• **Extract**

|
After the Raleigh mass shooting last month that took five lives, “the topic of gun violence is unfortunately foremost in the minds of many of us,” said Kella Hatcher, executive director of the state’s Child Fatality Task Force, at a meeting of the group on Monday.
The task force passed a recommendation at the meeting on firearm safety initiatives aimed at decreasing minors’ access to guns. Hatcher and William Lassiter, deputy secretary of the Division of Juvenile Justice and Delinquency Prevention, presented data indicating why the initiatives are needed:
There were 116 children under age 17 who died from firearm-related injuries in 2021. From 2012 to 2021, more than 600 children have died from firearm-related injuries. More than half of children who died by suicide in 2020 and 2021 used firearms to do so. Juvenile crime related to firearm possession has gone from 4% of all juvenile crime reports in 2017 to 13% in 2021.

• **Data supplied**
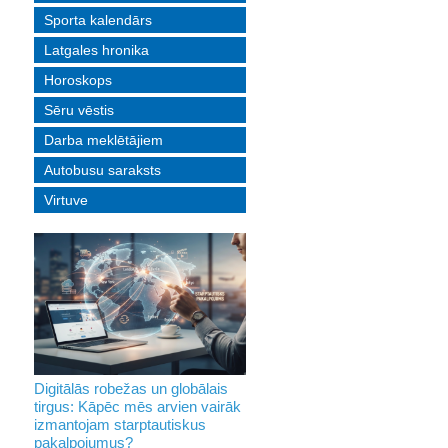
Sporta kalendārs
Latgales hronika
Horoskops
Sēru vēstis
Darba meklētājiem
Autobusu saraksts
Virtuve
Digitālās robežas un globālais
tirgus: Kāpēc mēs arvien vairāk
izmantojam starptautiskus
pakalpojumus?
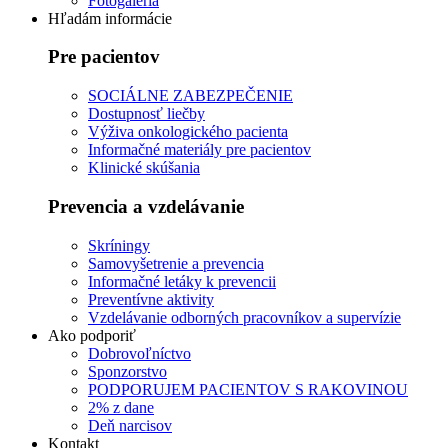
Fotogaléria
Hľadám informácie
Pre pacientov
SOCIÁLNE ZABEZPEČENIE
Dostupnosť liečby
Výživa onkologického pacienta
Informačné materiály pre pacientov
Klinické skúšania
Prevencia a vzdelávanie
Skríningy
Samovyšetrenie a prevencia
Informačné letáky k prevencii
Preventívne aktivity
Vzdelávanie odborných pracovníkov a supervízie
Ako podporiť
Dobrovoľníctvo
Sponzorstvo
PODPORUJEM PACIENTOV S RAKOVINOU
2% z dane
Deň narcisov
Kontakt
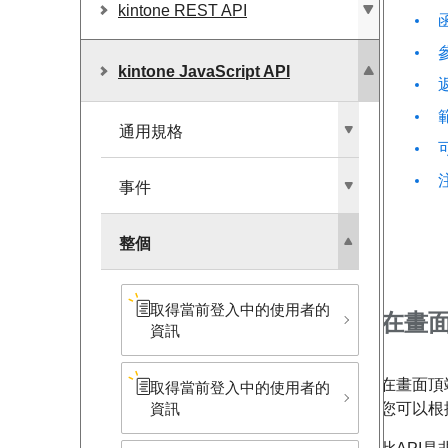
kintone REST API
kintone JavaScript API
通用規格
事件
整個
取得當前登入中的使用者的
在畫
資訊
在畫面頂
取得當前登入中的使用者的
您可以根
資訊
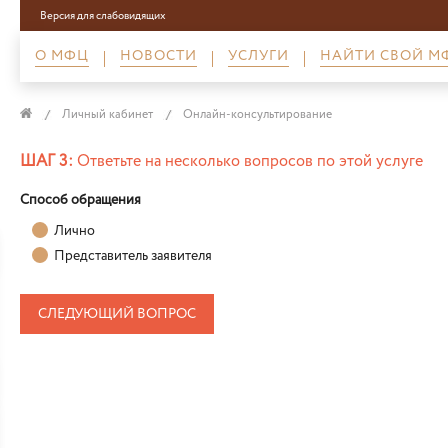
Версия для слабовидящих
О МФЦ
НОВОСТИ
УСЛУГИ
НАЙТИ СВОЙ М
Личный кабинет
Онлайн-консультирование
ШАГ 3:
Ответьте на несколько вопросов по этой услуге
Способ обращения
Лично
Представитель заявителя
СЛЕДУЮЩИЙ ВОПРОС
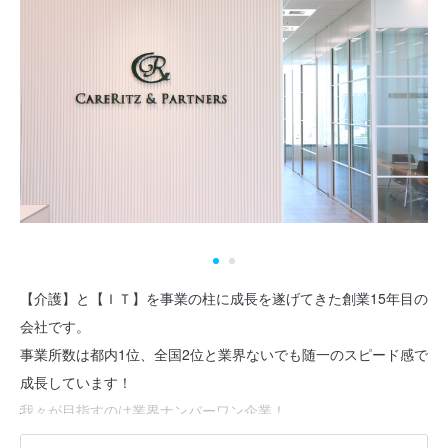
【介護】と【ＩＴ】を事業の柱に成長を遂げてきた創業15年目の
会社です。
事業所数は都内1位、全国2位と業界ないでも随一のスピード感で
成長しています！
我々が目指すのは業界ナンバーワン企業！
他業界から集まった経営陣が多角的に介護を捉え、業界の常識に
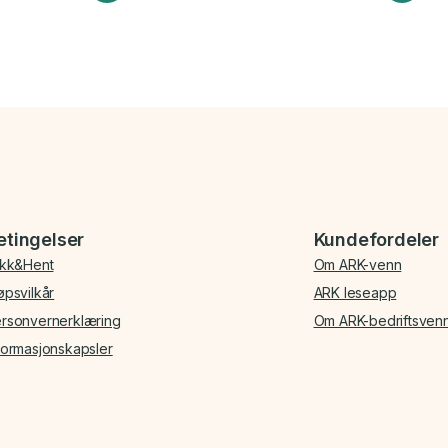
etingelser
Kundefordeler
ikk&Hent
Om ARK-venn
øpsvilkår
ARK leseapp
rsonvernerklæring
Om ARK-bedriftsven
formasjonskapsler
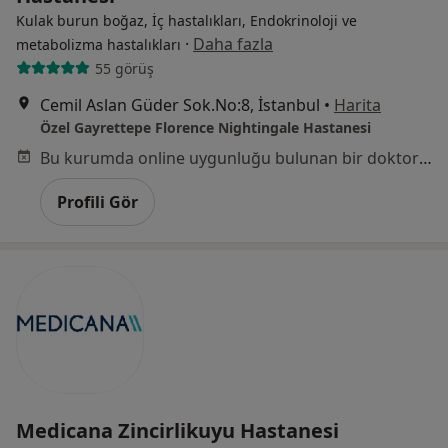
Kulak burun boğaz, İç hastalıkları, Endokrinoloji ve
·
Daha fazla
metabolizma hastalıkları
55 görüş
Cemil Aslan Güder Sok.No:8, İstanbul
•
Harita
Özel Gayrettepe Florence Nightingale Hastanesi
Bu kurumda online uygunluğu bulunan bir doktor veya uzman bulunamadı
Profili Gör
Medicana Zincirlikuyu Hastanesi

• **Task set**
a: According to the article, how many children under age 17 died from firearm-related injuries in 2021?
b: Please repeat, word for word, the passage of the article that opens with the words containing "The task force" and closes with "13% in 2021.".

• **Your responses**
a: 116

b:
The task force passed a recommendation at the meeting on firearm safety initiatives aimed at decreasing minors’ access to guns. Hatcher and William Lassiter, deputy secretary of the Division of Juvenile Justice and Delinquency Prevention, presented data indicating why the initiatives are needed:
There were 116 children under age 17 who died from firearm-related injuries in 2021. From 2012 to 2021, more than 600 children have died from firearm-related injuries. More than half of children who died by suicide in 2020 and 2021 used firearms to do so. Juvenile crime related to firearm possession has gone from 4% of all juvenile crime reports in 2017 to 13% in 2021.